'Horses and bayonets': Did Obama diss the Navy?

Obama's riposte to Romney's charge that the U.S. fleet isn't what it was a century ago gets laughs. But who did the president's remarks really insult?

President Obama
(Image credit: Mark Wilson/Getty Images)

President Obama's most talked-about zinger in Monday's debate came when he ridiculed Mitt Romney for suggesting that the U.S. Navy is underfunded, lamenting that it has fewer ships than it did in 1917. Yes, we have fewer ships, Obama responded witheringly, but we also have fewer "horses and bayonets." Obama said his point was that the military's needs have evolved — modern aircraft carriers and nuclear subs are so much more powerful than the war vessels of yesteryear that the comparison is pointless and "counting ships" is no way to measure naval power. Conservatives say the president was insulting the Navy. Was the remark disrespectful, or was it an effective way to blunt Romney's criticism?

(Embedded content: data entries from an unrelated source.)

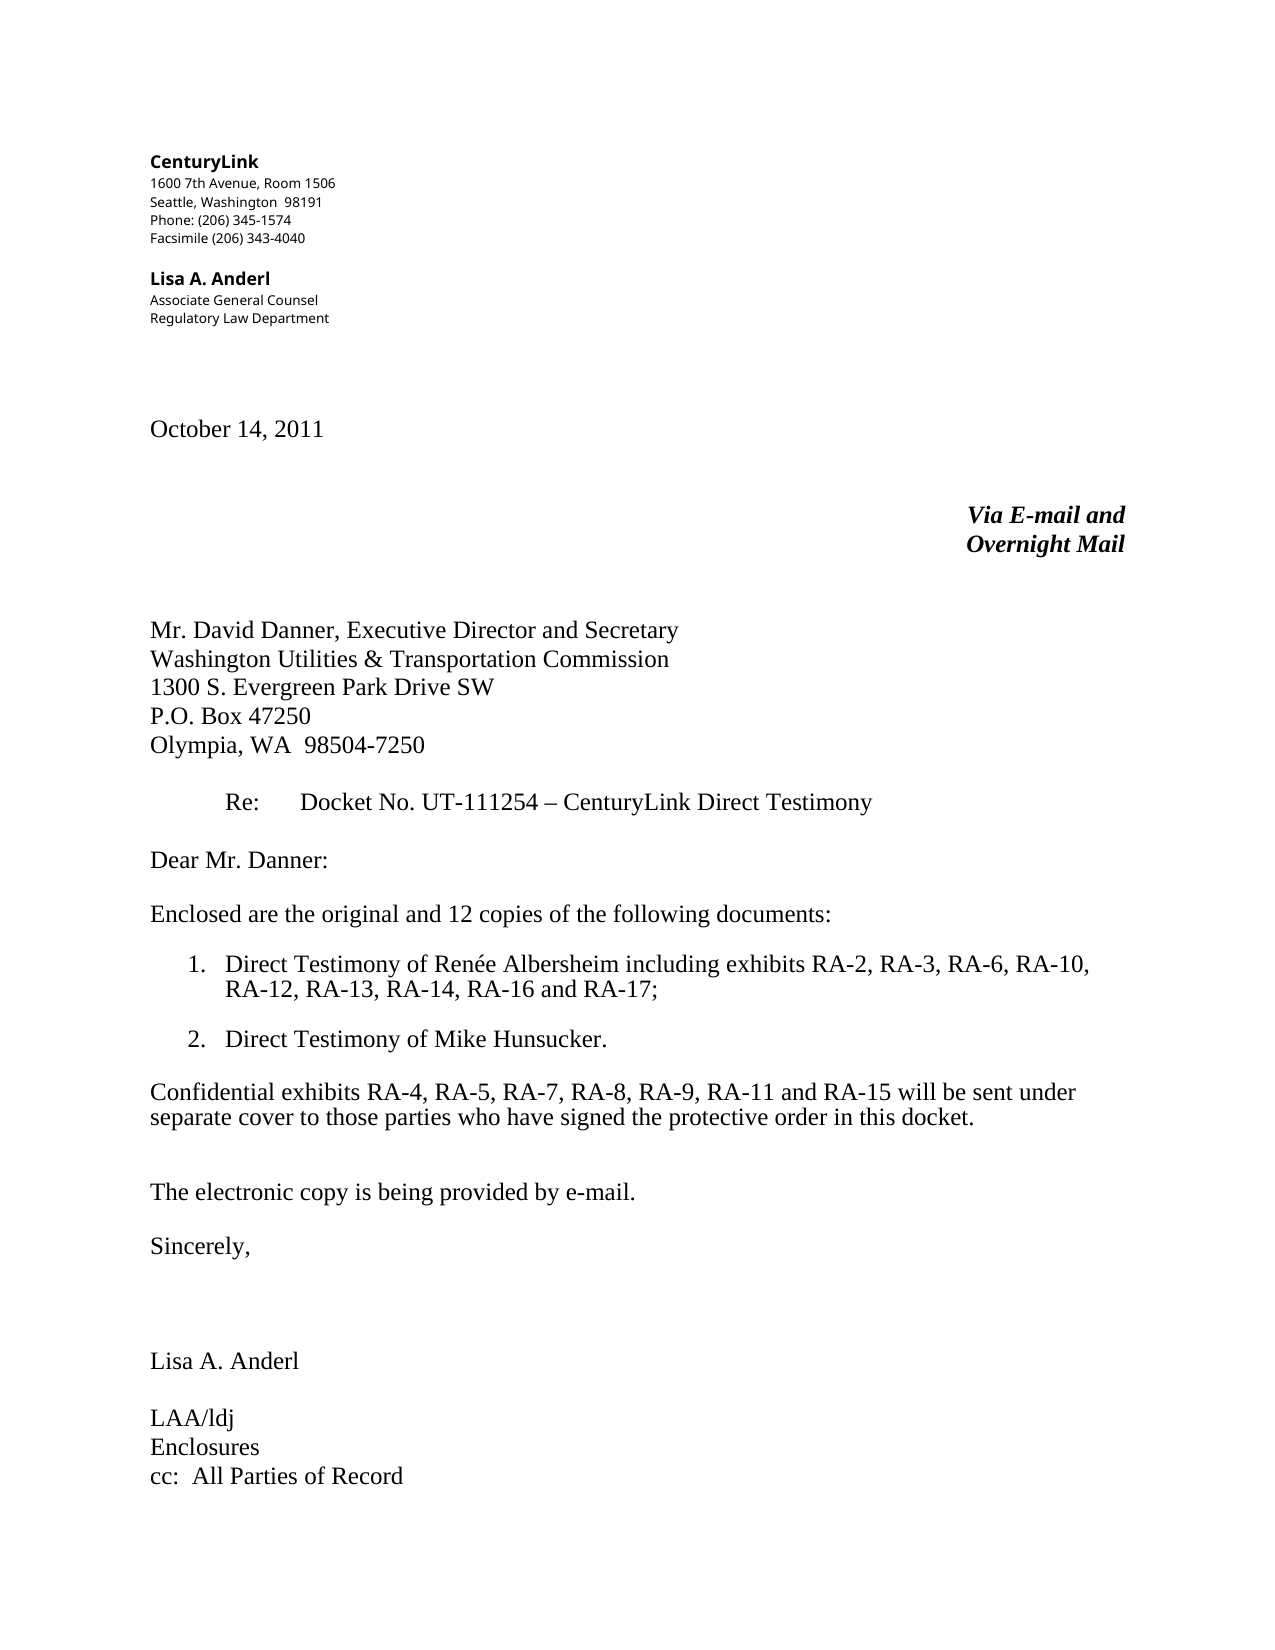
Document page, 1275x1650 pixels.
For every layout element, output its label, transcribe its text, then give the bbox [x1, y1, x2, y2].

text Lisa A. Anderl [150, 1346, 1125, 1374]
text Regulatory Law Department [150, 309, 1125, 327]
text CenturyLink [150, 150, 1125, 174]
text Enclosed are the original and 12 copies of the following documents: [150, 902, 1125, 927]
text Phone: (206) 345-1574 [150, 211, 1125, 229]
text Utilities & Transportation Commission [150, 644, 1125, 672]
text Associate General Counsel [150, 291, 1125, 309]
text Confidential exhibits RA-4, RA-5, RA-7, RA-8, RA-9, RA-11 and RA-15 will be sent under separate cover to those parties who have signed the protective order in this docket. [150, 1081, 1125, 1131]
text , Room 1506 [150, 174, 1125, 193]
text Re: Docket No. UT-111254 – CenturyLink Direct Testimony [225, 787, 1125, 816]
list Direct Testimony of Mike Hunsucker. [187, 1027, 1125, 1052]
text The electronic copy is being provided by e-mail. [150, 1181, 1125, 1206]
text Sincerely, [150, 1231, 1125, 1259]
text cc: All Parties of Record [150, 1461, 1125, 1489]
text Mr. David Danner, Executive Director and Secretary [150, 615, 1125, 644]
subtitle Overnight Mail [150, 529, 1125, 557]
subtitle Via E-mail and [150, 500, 1125, 529]
list Direct Testimony of Renée Albersheim including exhibits RA-2, RA-3, RA-6, RA-10, RA-12, RA-13, RA-14, RA-16 and RA-17; [187, 952, 1125, 1002]
text Dear Mr. Danner: [150, 845, 1125, 874]
text Facsimile (206) 343-4040 [150, 229, 1125, 248]
text LAA/ldj [150, 1403, 1125, 1432]
text Enclosures [150, 1432, 1125, 1461]
text October 14, 2011 [150, 414, 1125, 442]
text Lisa A. Anderl [150, 266, 1125, 291]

Obama owes an apology to every American sailor: Obama's "gratuitous insult" to the Navy, equating "old-fashioned" ships with obsolete bayonets, was appalling, says Yuval Levin at National Review. "Are the [Navy's] hundreds of thousands of sailors... merely riders in some quixotic cavalry brigade chasing make-believe Indian chiefs?" No, they're critical to "defending America's security" and projecting our force around the world. Obama's dismissive remark showed that, for a sitting president, he knows remarkably little about security strategy. When swing-state Virginia, a Navy stronghold, votes, he'll pay for his ignorance.